The Darktown Fire Brigade -- Slightly Demoralized: "I knowed we'd make em take water!"

Publisher Currier & Ives American

Not on view

The late nineteenth-century Darktown prints by Currier & Ives depict racist stereotypes that are offensive and disturbing. The Metropolitan
Museum of Art preserves such works to shed light on their historical context and to enable the study and evaluation of racism.

This print, depicting caricatured Black (African American) figures, shows three units of a fire brigade which have collided where three roads converge at a narrow wooden bridge. The firemen in each brigade are differentiated by their red, blue and yellow shirts. Pairs of firemen fight one another amid the wreckage on the shore, on the bridge, and in the water. In the center, a donkey sits upright next to the coiled waterhose wagon which has overturned and lost a wheel. Men fight on the road at left, while on the road at right, a man, wearing a torn red shirt and holding a voice trumpet, stands gesticulating atop the overturned pump wagon. He is unaware that a fire chief (wearing a yellow shirt and with his fire helmet on the ground between his legs) is standing nearby with a flaming scroll of paper; this firechief is about to set fire to the hem of the man's red shirt. In the river (lower left foreground), another firechief (wearing a red shirt and fire helmet) swings his ceremonial staff to hit the patched, trousered bottom of a blue-shirted fireman clambering onto the bridge. Other men are dazed or fighting in the water, while at the lower right, a white horse is submerged up to its neck in water; the broken ladder wagon is on the shore nearby. At the lower right corner, another wet fireman stands on a ladder propped up in the water; he has placed his right hand on his head as he stares with amazement at the commotion. The title and caption are inprinted in the bottom margin. [For the companion print, see accession number 52.632.38.]


Nathaniel Currier (1813–1888), whose successful New York-based lithography firm began in 1835, produced thousands of prints in various sizes that together create a vivid panorama of mid-to-late nineteenth century American life and its history.
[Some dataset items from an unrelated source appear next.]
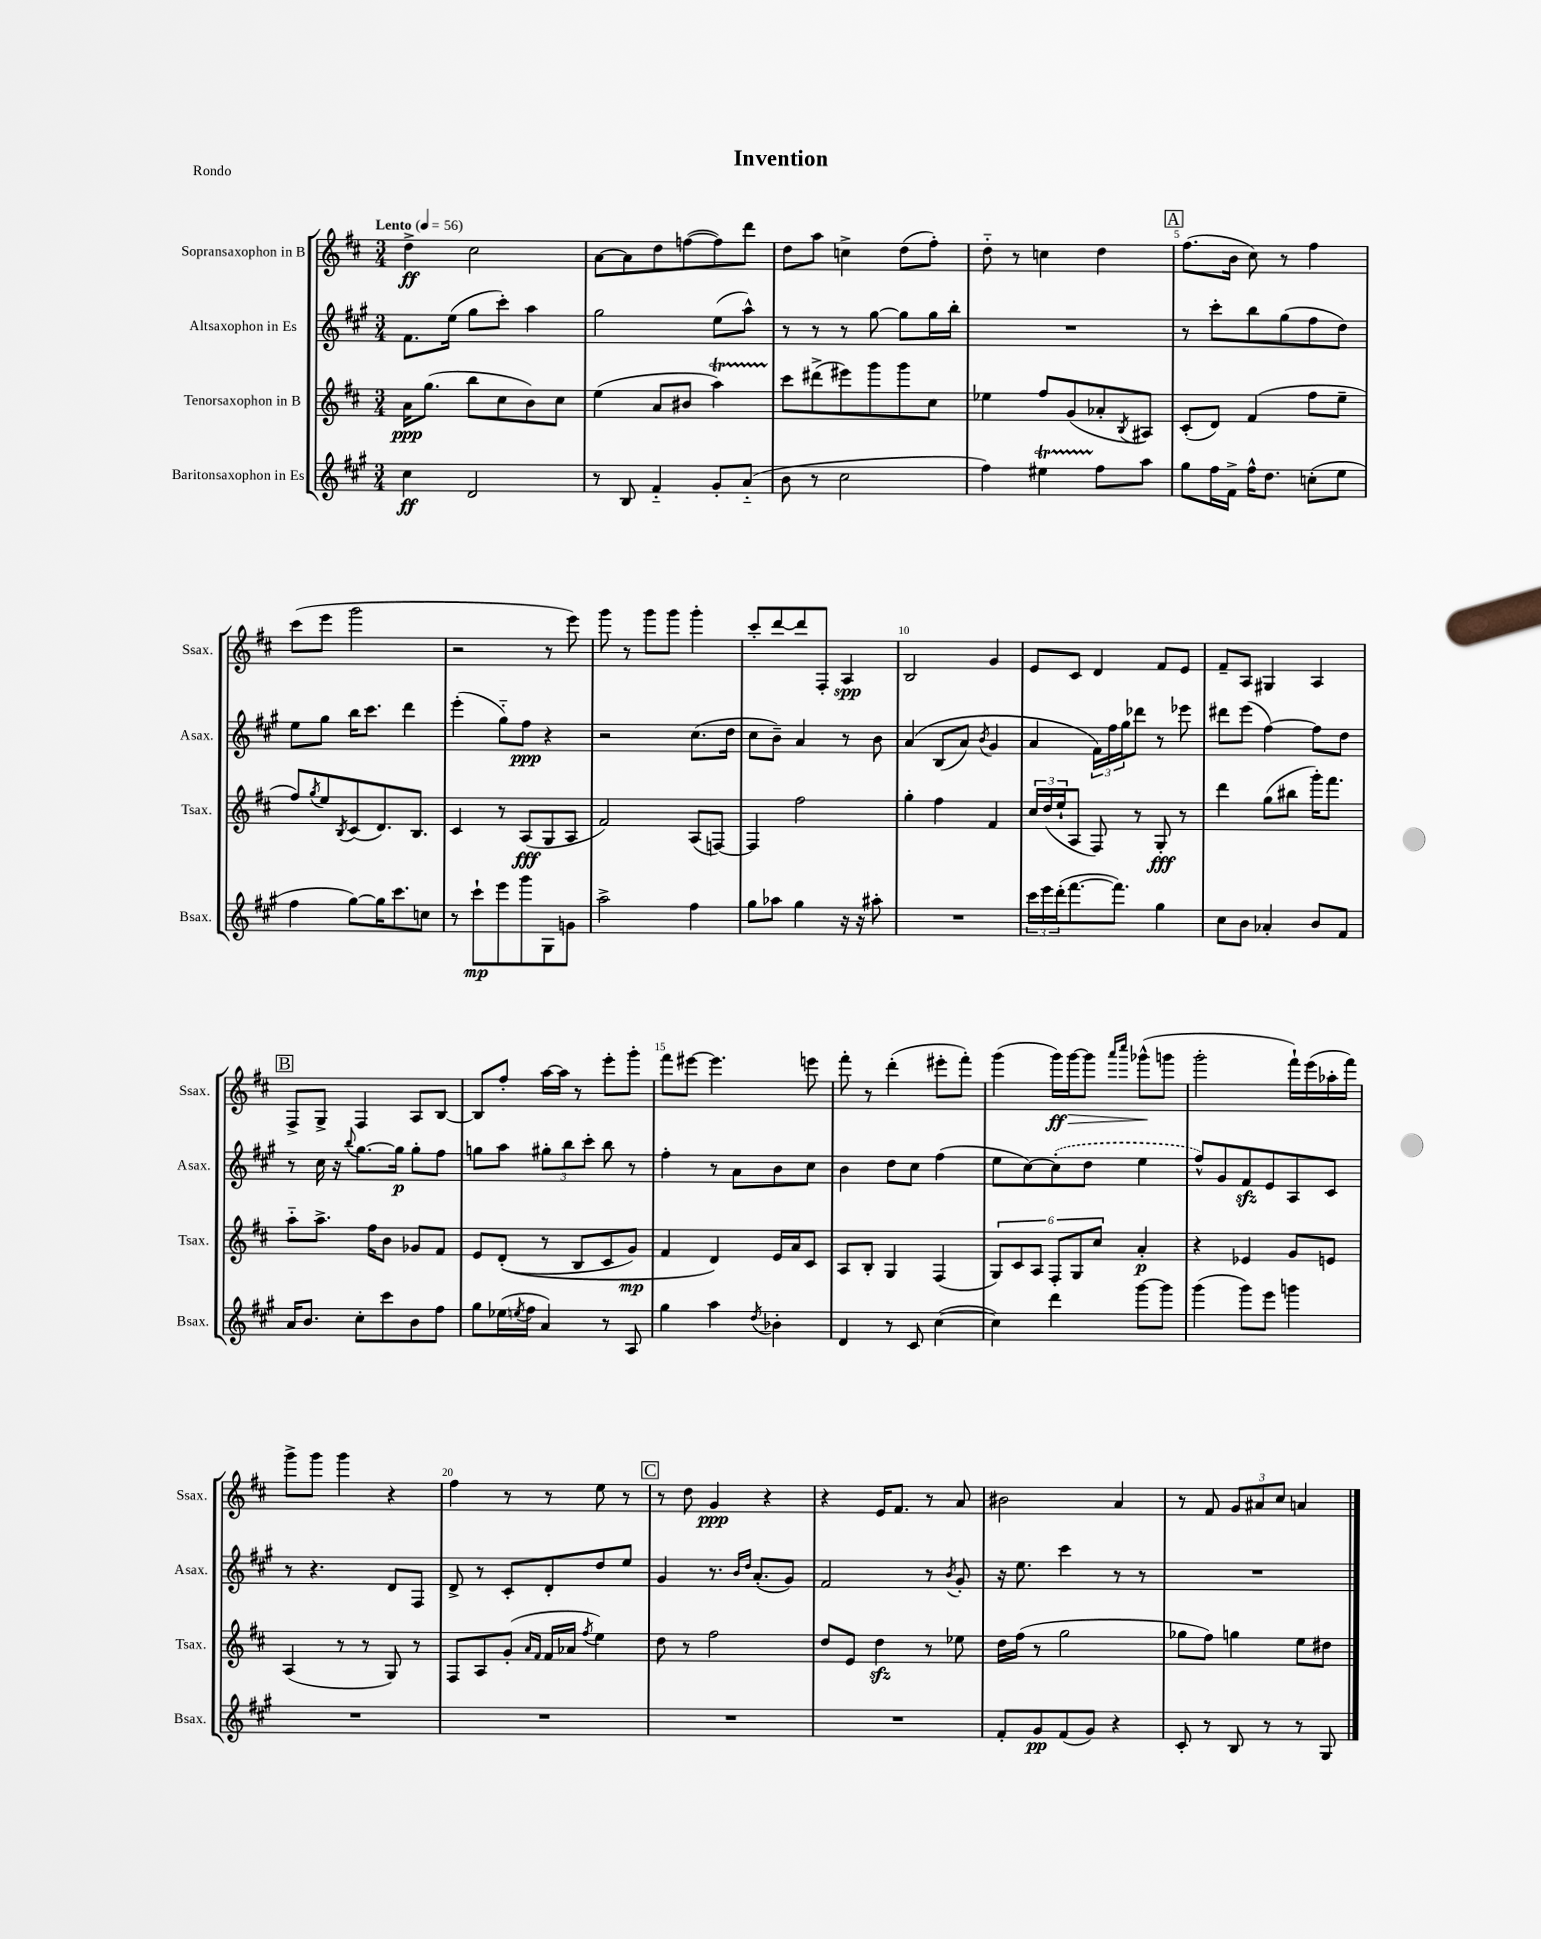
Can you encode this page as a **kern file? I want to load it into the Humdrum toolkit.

**kern	**kern	**kern	**kern
*staff4	*staff3	*staff2	*staff1
*clefG2	*clefG2	*clefG2	*clefG2
*k[f#c#g#]	*k[f#c#]	*k[f#c#g#]	*k[f#c#]
*M3/4	*M3/4	*M3/4	*M3/4
*MM56	*MM56	*MM56	*MM56
4cc#	16a	8.f#	4dd^
.	(8.gg	.	.
.	.	(16ee	.
2d	8bb	8gg#	2cc#
.	8cc#	8ccc#')	.
.	8b)	4aa	.
.	8cc#	.	.
=	=	=	=
8r	(4ee	2gg#	[8a
8B	.	.	8a]
4f#'~	8a	.	8dd
.	8b#	.	([8ff
8g#'	4aa)	(8ee	8ff])
(8a'~	.	8aa^^)	8ddd
=	=	=	=
8b	8ccc#	8r	8dd
8r	(8ddd#^	8r	8aa
2cc#	8eee#)	8r	4cc^
.	8ggg	[8gg#	.
.	8ggg	8gg#]	(8dd
.	8cc#	16gg#	8ff#')
.	.	16bb'	.
=	=	=	=
4ff#)	4ee-	2.r	8dd'~
.	.	.	8r
4ee#	8ff#	.	4cc
.	(8g	.	.
8ff#	8a-'	.	4dd
.	8qB	.	.
8aa	8A#)	.	.
=	=	=	=
8gg#	(8c#'	8r	(8.ff#
16ff#	8d)	8ccc#'	.
16f#^	.	.	16b
16ff#^^	(4f#	8bb	8cc#)
8.dd	.	.	.
.	.	(8gg#	8r
(8cc'	8ff#	8ff#	4ff#
8ee	8ee~	8dd)	.
=	=	=	=
4ff#	8ff#)	8ee	(8ccc#
.	8qgg	.	.
.	8ee	8gg#	8eee
.	8qB	.	.
[8gg#)	(8c#	16bb	2ggg
.	.	8.ccc#	.
16gg#]	8.d)	.	.
8.ccc#	.	.	.
.	.	4ddd	.
.	8.B	.	.
8cc	.	.	.
=	=	=	=
8r	4c#	(4eee'	2r
8ccc#`	.	.	.
8eee	8r	8gg#'~)	.
8ggg#	(8A	8ff#	.
8G#	8G	4r	8r
8g	8A	.	8eee)
=	=	=	=
2aa^	2f#)	2r	8ggg
.	.	.	8r
.	.	.	8ggg
.	.	.	8ggg
4ff#	(8A	(8.cc#	4ggg'
.	[8F)	.	.
.	.	16dd	.
=	=	=	=
8gg#	4F]	8cc#	8ccc#'
8aa-	.	8b~)	[8ddd
4gg#	2ff#	4a	8ddd]
.	.	.	8F#'
16r	.	8r	4A
16r	.	.	.
8aa#'	.	8b	.
=	=	=	=
2.r	4gg'	&(4a	2B
.	4ff#	(8B	.
.	.	8a)	.
.	.	8qb	.
.	4f#	4g#	4g
=	=	=	=
24ccc#	24cc#	4a	8e
24eee	(24dd	.	.
(24ddd'	24ee`	.	.
[8.fff#	8A	.	8c#
.	8F#)	24f#&)	4d
.	.	24ff#	.
8.fff#])	.	.	.
.	.	24gg#	.
.	8r	8ddd-	.
4gg#	8G'	8r	8f#
.	8r	8eee-	8e
=	=	=	=
8cc#	4ddd	8ddd#	8f#~
8b	.	(8eee	8A
4a-'	(8gg	[4ff#)	4G#
.	8bb#	.	.
8b	16ggg')	8ff#]	4A
.	8.fff#	.	.
8f#	.	8dd	.
=	=	=	=
16a	8aa'~	8r	8F#^
8.b	.	.	.
.	8.aa^	16cc#	8G^
.	.	16r	.
.	.	8qqbb	.
8cc#'	.	[8.gg#	4F#
.	16ff#	.	.
8ccc#	8b	.	.
.	.	16gg#]	.
8b	8g-	8gg#'	8A
8ff#	8f#	8ff#	[8B
=	=	=	=
8gg#	8e	8gg	8B]
(16ee-	&((8d'	8aa	8ff#'
8qee	.	.	.
16ff#	.	.	.
4a)	8r	12gg#'	[16aa
.	.	.	16aa]
.	.	12bb	.
.	8B	.	8r
.	.	12ccc#'	.
8r	8c#	8bb	8eee'
8A	8g)	8r	8ggg'
=	=	=	=
4gg#	4f#	4ff#'	8fff#
.	.	.	[8eee#
4aa	4d&)	8r	4.eee#]
.	.	8a	.
8qdd	.	.	.
4b-'	16e	8b	.
.	16a	.	.
.	8c#	8cc#	8eee
=	=	=	=
4d	8A	4b	8fff#'
.	8B'	.	8r
8r	4G	8dd	(4ddd'
8c#	.	8cc#	.
([4cc#	(4F#	(4ff#	8eee#'
.	.	.	8fff#')
=	=	=	=
4cc#])	12G)	8ee	(4ggg
.	12c#	.	.
.	.	[8cc#)	.
.	12A	.	.
4ddd	12F#'	(8cc#']	16ggg)
.	.	.	[16ggg
.	12G	.	.
.	.	8dd	8ggg]
.	12cc#	.	.
.	.	.	16qqaaa
.	.	.	16qqcccc#
[8ggg#	4a'	4ee	(8ggg-^^
8ggg#]	.	.	8ggg
=	=	=	=
(4ggg#	4r	8ff#^^)	2ggg'
.	.	8g#	.
8ggg#)	4e-	8f#	.
8eee	.	8e	.
4ggg	8g	8A	16fff#`)
.	.	.	(16eee
.	8e	8c#	16aa-'
.	.	.	16fff#)
=	=	=	=
2.r	(4A	8r	8ggg^
.	.	4.r	8ggg
.	8r	.	4ggg
.	8r	.	.
.	8G)	8d	4r
.	8r	8F#	.
=	=	=	=
2.r	8F#	8d^	4ff#
.	8A	8r	.
.	(8g'	8c#'	8r
.	16qqa	.	.
.	16qqf#	.	.
.	16f#	8d'	8r
.	16a-	.	.
.	8qff#	.	.
.	4ee)	8dd	8ee
.	.	8ee	8r
=	=	=	=
2.r	8dd	4g#	8r
.	8r	.	8dd
.	2ff#	8.r	4g
.	.	16qqb	.
.	.	16qqdd	.
.	.	(8.a'	.
.	.	.	4r
.	.	8g#)	.
=	=	=	=
2.r	8dd	2f#	4r
.	8e	.	.
.	4dd	.	16e
.	.	.	8.f#
.	8r	8r	8r
.	.	8qb	.
.	8ee-	8g#'	8a
=	=	=	=
8f#'	16dd	16r	2b#
.	(16ff#	8.ee	.
8g#	8r	.	.
(8f#	2gg	4ccc#	.
8g#)	.	.	.
4r	.	8r	4a
.	.	8r	.
=	=	=	=
8c#'	8gg-	2.r	8r
8r	8ff#)	.	8f#
8B	4gg	.	12g
.	.	.	12a#
8r	.	.	.
.	.	.	12cc#
8r	8ee	.	4a
8G#	8dd#	.	.
==	==	==	==
*-	*-	*-	*-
People eagerly acquired such lithographs featuring picturesque scenery, rural and city views, ships, railroads, portraits, hunting and fishing scenes, domestic life and numerous other subjects, as an inexpensive way to decorate their homes or business establishments. As the firm expanded, Nathaniel included his younger brother Charles in the business. In 1857, James Merritt Ives (1824–1895), the firm's accountant since 1852 and Charles's brother-in-law, was made a business partner. Subsequently renamed Currier & Ives, the firm continued via their successors until 1907.